I have recovered from an old Iomega Zip disk a few more programs I wrote in the 1997-1998 time frame which may be of some interest:
Daemon was originally written for FreeBSD to use the 4.4BSD library function, daemon(3) to launch a command after disassociating itself from the controlling TTY. I originally saw such an application on M-Net which ran BSD/OS 3.1 at the time. The source was unavailable, but it was easy to reimplement. Modern Linux implementations now include daemon(3), so it should be usable on Linux today.
Rpt was based upon the source from daemon, above but instead of disassociating from the controlling terminal, rpt reruns the command at a specified interval. This allows the user to monitor the output of a program over time.
Uwatch was also born of M-Net. M-Net is an interactive BBS system dating back to 1983, which has always allowed users to communicate directly in real time.
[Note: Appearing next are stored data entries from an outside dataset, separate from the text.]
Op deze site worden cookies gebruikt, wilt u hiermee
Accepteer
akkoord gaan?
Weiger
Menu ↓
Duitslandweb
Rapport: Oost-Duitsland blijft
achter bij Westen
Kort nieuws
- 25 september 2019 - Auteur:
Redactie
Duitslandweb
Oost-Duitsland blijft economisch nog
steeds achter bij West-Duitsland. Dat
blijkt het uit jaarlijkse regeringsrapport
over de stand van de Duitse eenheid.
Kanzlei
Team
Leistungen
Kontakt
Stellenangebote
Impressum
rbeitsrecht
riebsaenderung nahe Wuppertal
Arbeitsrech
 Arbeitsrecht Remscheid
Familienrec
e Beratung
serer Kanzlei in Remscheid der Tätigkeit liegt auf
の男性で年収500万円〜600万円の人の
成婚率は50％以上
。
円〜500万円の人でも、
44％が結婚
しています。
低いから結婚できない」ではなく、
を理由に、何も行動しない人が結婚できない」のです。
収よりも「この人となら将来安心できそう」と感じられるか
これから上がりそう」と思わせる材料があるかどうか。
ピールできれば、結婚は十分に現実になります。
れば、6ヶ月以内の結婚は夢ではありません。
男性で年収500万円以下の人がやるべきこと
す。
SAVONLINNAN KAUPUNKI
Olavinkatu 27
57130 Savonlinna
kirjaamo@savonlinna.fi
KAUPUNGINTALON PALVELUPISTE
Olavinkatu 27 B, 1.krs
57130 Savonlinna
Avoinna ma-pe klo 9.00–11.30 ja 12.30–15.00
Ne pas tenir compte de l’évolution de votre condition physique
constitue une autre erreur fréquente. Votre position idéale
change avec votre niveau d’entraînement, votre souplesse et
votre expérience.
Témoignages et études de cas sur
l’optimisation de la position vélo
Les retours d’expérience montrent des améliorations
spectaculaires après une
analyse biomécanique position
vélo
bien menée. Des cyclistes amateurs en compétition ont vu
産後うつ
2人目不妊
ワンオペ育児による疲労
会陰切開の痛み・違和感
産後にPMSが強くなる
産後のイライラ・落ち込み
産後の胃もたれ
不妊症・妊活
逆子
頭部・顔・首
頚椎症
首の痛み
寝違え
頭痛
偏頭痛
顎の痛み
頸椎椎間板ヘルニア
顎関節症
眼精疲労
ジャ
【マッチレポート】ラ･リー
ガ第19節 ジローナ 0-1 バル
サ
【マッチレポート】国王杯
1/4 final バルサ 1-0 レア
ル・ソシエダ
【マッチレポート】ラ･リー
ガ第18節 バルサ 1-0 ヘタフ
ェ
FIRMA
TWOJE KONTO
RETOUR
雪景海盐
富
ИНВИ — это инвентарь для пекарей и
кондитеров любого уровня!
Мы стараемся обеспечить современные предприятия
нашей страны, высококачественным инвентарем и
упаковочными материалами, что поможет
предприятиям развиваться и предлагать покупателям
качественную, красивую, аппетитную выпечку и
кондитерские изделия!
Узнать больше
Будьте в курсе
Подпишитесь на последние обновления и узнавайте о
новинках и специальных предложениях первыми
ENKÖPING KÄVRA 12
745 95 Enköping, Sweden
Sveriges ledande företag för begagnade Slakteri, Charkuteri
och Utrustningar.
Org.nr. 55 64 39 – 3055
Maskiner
As a result, someone once developed a program to notify users when their friends logged in or out. However, it was always spotty at best, especially during a long session. I worked extensively on it back in 1997 to solve some memory management issues. This is what remains of that effort.
When I was a student at Miami University, we had several Linux systems spread across three (of four) campuses and we occasionally used write(1) to talk to each other. This implementation of write honors MIT’s Project Athena‘s network-aware write protocol and allows users to send message to users on other systems.